2. Engage the autopilot in roll (wings level) and altitude hold mode.
3. Don't touch anything.
4. Report if the trim wheel moves.

I predict that with the KAP140 and the GFC700 the trim wheel will not move unless the load on the elevator changes.
Just a note that a 1998 182S like in the original post does not have a G1000 or a GFC700. I'll try it on the 1999 182S with factory stack next time I get a chance. I honestly don't remember under what circumstances it will spin the pitch trim on the ground.
 
Just a note that a 1998 182S like in the original post does not have a G1000 or a GFC700. I'll try it on the 1999 182S with factory stack next time I get a chance. I honestly don't remember under what circumstances it will spin the pitch trim on the ground.

Correct - it should have a KAP140 if it came with one from the factory.
 
Correct - it should have a KAP140 if it came with one from the factory.
It does and it did :).

I think I misunderstood your earlier post. I read it as if you expected the plane to have both a KAP140 and a GFC700, and those two are pretty much mutually exclusive AFAIK. There were some Cessna birds that shipped with a G1000 and the KAP140, but then they switched to the integrated GFC700, a much nicer solution.
 
It does and it did :).

I think I misunderstood your earlier post. I read it as if you expected the plane to have both a KAP140 and a GFC700, and those two are pretty much mutually exclusive AFAIK. There were some Cessna birds that shipped with a G1000 and the KAP140, but then they switched to the integrated GFC700, a much nicer solution.

To quote Vincent... Correctamundo!

The KAP140 was a real bandaid for the early G1000 airplanes. Set the altimeter three times, please, on the G1000, the standby, and the KAP140. Set the altitude bug twice on the G1000 and the KAP140. The only thing that WAS interconnected was the heading bug and the CDI.

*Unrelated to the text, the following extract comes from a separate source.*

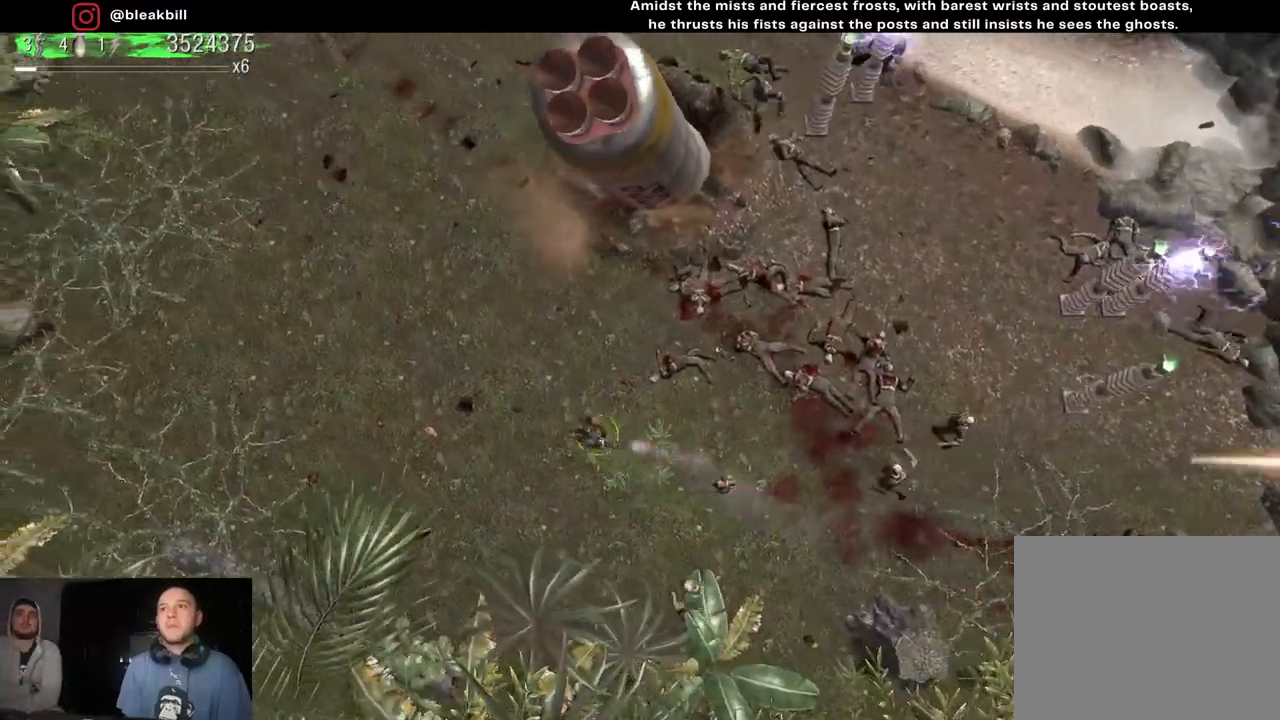
{"buttons": [], "left_stick": "up-left", "right_stick": "right", "events": []}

Still, the KAP140 is a fine autopilot, it's just that the full garmin is a whole order of magnitude better. Anything that puts a TO/GA button in a single-engine propeller-driven airplane is by definition awesome :wink2:.
 
One of the CAP birds has the King here and it's interesting to compare and contrast it with the GFC.
 
I did a quick test yesterday on my KFC225.

Pressing ALT only does nothing with the servos; it just engages the flight director in ALT hold mode.

The only way I could get the trim to run on the ground was as follows: when the autopilot is engaged with servos (pressing the AP button) the pitch servo is driven very slowly, and eventually reaches the stop, and at that point the trim servo is actuated.
 
I did a quick test yesterday on my KFC225.

Pressing ALT only does nothing with the servos; it just engages the flight director in ALT hold mode.

The only way I could get the trim to run on the ground was as follows: when the autopilot is engaged with servos (pressing the AP button) the pitch servo is driven very slowly, and eventually reaches the stop, and at that point the trim servo is actuated.

Was the AI spun up when you did your test?
 
That's a good question.

It was definitely erect, because if it isn't the AP won't start up.

My KFC225 has no "vacuum valid" input (I have checked) and no way of knowing if the engine is running, and no "gear up" etc input.
 
Thanks Peter. I just wondered why it was trying to increase pitch if in altitude hold mode. Were the command bars on the FD higher than the pitch attitude? That's the only reason I can think for it trying to increase pitch.

In the KAP140, where there is no pitch attitude sensor (it's rate driven), the only way the autopilot knows what pitch is is by measuring the change in baro pressure. And if that's not changing, the autopilot should assume you're level, pitch wise.
 
I agree but there is always some small drift in these systems.

For example of you accidentally select VS=0 instead of altitude hold ;) you get a slow creep up or down.

In fact the KFC225 had a nasty little bug in that if you pressed some buttons the wrong way it was in VS=0 instead of ALT hold, but displaying ALT. They fixed it c. 2003, under the guise of some innocent SB :)
 
Yes the in some ways the KAP140 (which if I recall correctly is digital) is more "stable" than older analog units, particularly the attitude-based ones.

OK I'll report back in a couple of weeks after my tests withe KAP140.